During the last week of September, The Garden Center Group’s members assembled at the annual Fall Event in Cincinnati, Ohio. Along with the anticipated information sharing, seminars on best practices and fellowship with IGC owners and managers, attendees were treated to a regional garden center tour. The six-stop, 83-mile round-trip tour wound through the outskirts of Ohio’s Queen City and featured a wide range of IGCs, each with a unique style and customer focus. Group members explored the Fall Festival grounds of Burger Farm and Garden Center (burgerfarms.com), participated in a scavenger hunt through event-friendly and flower-focused Benken Garden Center & Florist (benkens.com), lunched at the seasonal Natorp’s Nursery Outlet (natorp.com), roamed the well established generational grounds of Berns Garden Center & Landscaping (bernsgardencenter.com), marveled at the renovated White Oak Gardens (whiteoakgardens.com) and relaxed at the Cincinnati Zoo & Botanical Garden (cincinnatizoo.org). — Patrick Alan Coleman

1. At its current location for 84 years, Benken Garden Center & Florist bucks the trend of declining floral operations in IGCs. A full 25% of its business is retail floral, and it also thrives as an event venue. While the events are often booked by outside customers, Benken has its own in-house event schedule, which staff said was a “game changer” in 2023.

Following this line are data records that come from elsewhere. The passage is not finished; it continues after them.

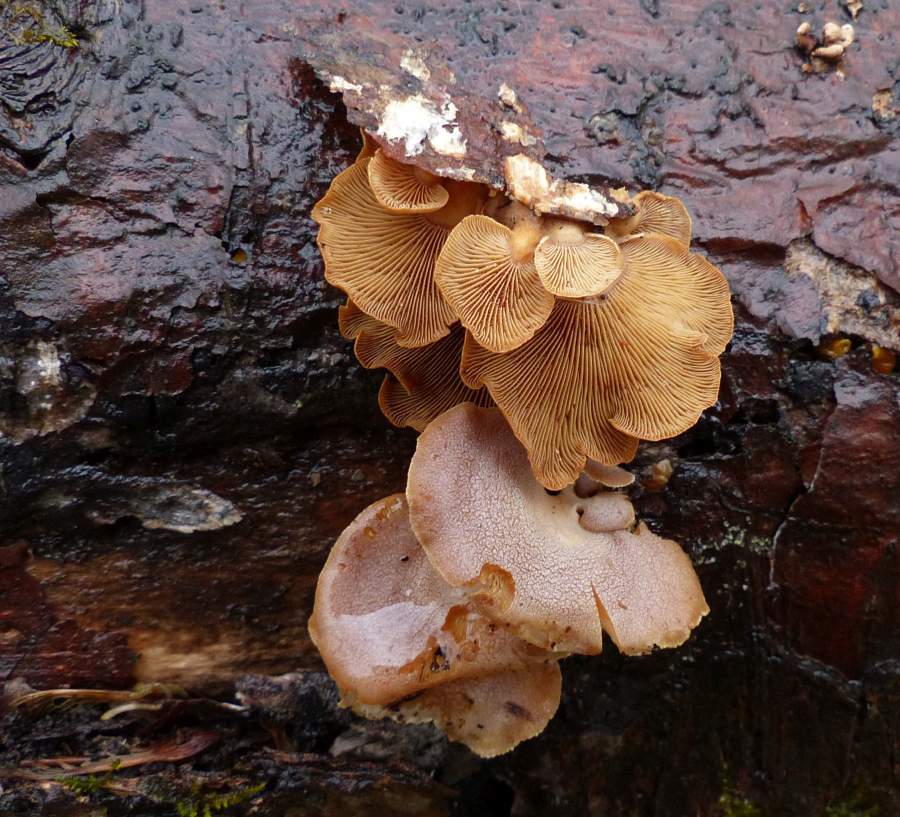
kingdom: Fungi
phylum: Basidiomycota
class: Agaricomycetes
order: Agaricales
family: Mycenaceae
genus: Panellus
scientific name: Panellus stipticus
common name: Bitter oysterling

2. Founded in 1956, Berns Garden Center & Landscaping has four divisions: landscaping, production greenhouses, personal gardener services and retail garden centers. Its flagship garden center was completed in 1996 and offers customers 10,00 square feet of retail space, 22,000 square feet of outdoor covered shopping space and a greenhouse.
3 & 4. Burger Farm and Garden Center has been holding its annual Fall Festival for 50 years. Multiple generations of visiting families love the games, rides, puppet shows and animated “Pumpkinland” at the agritourism event. Attendees also have plenty of time to shop the six acres and 48,000-square-foot covered retail area.
5. Natorp’s Nursery Outlet is a sprawling plant complex that’s all about moving volume — and it succeeds in that mission. The outlet is only open seasonally — 13 weeks in the spring and seven weeks in the fall — but manages to pull down profit while maintaining a lighthearted family-friendly atmosphere.
6. This year, the Cincinnati Zoo & Botanical Garden played host to a trial garden that extended throughout the grounds. The trial garden featured permanent plantings, allowing garden visitors to see plants side by side and in a real garden context.
7 & 8. White Oak Gardens is the story of a successful expansion. After more than 20 years of modest yet successful nursery operations, White Oak made a $1.3 million investment in 2017. The result is a state-of-the-art, high-tech retail greenhouse that offers a sleek and comfortable shopping experience across 12,000 square feet.